6. The method according to claim 5, wherein the identifying the to-be-identified wake word by the target phoneme posterior feature vector comprises:

determining a target distance between the target phoneme posterior feature vector and a preset standard template;

and identifying the awakening words to be identified according to the relation between the target distance and a preset standard distance.

7. The method according to claim 6, wherein the identifying the wake-up word to be identified according to the relationship between the target distance and a preset standard distance comprises:

and under the condition that the difference value between the target distance and a preset target standard distance is smaller than or equal to a preset threshold value, determining the awakening word to be recognized as a recognition result of the awakening word in the target voice signal.

8. An apparatus for recognizing a wake word, comprising:

the extraction module is used for extracting the characteristics of the target voice signal to obtain a multi-frame acoustic characteristic vector;

the processing module is used for processing the multi-frame acoustic feature vectors through a deep neural network to obtain a target processing result;

the decoding module is used for decoding the multi-frame acoustic characteristic vectors through a decoding graph to obtain a target decoding result;

and the determining module is used for determining the recognition result of the awakening words in the target voice signal according to the target processing result and the target decoding result.

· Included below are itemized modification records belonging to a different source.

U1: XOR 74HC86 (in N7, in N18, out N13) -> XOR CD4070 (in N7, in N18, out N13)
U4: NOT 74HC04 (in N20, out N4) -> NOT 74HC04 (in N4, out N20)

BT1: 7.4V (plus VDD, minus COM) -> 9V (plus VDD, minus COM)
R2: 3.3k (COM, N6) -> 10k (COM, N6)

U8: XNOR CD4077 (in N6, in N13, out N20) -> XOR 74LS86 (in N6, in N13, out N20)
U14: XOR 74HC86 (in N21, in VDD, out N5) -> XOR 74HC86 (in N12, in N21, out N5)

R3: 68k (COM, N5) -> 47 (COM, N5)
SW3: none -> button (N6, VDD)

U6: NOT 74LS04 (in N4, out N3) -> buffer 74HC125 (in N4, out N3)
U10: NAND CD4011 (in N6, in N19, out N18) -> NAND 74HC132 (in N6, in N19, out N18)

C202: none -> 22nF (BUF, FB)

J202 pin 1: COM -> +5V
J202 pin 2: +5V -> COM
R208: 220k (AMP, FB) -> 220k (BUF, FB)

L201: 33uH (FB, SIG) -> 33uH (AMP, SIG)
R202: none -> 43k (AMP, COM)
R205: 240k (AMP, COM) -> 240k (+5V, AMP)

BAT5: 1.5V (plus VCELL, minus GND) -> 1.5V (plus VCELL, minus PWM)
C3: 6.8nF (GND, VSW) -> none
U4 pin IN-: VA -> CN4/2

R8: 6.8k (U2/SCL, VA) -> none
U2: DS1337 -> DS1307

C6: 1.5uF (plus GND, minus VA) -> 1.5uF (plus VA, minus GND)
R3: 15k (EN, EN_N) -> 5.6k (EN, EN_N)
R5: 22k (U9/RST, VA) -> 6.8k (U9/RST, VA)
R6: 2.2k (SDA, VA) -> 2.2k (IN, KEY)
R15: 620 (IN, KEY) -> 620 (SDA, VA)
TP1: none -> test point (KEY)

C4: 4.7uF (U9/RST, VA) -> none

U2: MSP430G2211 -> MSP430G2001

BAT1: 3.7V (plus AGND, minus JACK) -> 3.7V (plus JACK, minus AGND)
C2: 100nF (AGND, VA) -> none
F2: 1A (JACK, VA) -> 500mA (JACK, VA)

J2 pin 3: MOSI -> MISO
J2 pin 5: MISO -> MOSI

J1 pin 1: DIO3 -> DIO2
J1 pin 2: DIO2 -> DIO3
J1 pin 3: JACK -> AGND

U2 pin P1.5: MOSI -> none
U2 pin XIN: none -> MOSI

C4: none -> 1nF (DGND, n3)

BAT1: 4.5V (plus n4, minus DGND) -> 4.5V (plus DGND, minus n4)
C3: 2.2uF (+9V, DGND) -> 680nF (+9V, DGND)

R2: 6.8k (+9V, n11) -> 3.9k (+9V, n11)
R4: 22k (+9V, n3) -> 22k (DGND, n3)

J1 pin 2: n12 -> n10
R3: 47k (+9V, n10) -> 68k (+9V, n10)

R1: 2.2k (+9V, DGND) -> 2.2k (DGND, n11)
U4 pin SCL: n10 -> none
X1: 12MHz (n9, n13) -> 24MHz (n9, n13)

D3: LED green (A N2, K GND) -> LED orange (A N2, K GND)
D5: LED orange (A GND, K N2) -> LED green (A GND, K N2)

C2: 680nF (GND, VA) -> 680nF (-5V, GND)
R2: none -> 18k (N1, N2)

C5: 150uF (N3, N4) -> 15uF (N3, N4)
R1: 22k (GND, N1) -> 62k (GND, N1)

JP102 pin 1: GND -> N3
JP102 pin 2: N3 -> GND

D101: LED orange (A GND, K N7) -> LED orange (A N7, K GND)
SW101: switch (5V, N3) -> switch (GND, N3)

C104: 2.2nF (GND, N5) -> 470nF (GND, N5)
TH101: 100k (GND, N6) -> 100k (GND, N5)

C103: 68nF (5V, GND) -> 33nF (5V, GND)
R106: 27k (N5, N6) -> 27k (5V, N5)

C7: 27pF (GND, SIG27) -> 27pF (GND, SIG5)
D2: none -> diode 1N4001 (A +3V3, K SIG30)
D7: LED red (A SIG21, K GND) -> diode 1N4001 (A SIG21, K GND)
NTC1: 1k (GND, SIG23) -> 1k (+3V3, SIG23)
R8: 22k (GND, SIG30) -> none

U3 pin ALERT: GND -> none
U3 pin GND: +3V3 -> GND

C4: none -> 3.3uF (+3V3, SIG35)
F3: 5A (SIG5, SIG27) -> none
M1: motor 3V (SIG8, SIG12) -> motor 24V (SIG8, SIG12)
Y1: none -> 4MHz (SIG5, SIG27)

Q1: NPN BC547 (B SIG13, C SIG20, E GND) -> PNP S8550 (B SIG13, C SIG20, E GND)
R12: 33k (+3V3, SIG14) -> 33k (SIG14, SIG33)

9. A computer-readable storage medium, in which a computer program is stored, which computer program, when being executed by a processor, carries out the steps of the method according to any one of claims 1 to 7.

10. An electronic device comprising a memory, a processor and a computer program stored on the memory and executable on the processor, characterized in that the processor implements the steps of the method as claimed in any one of claims 1 to 7 when executing the computer program.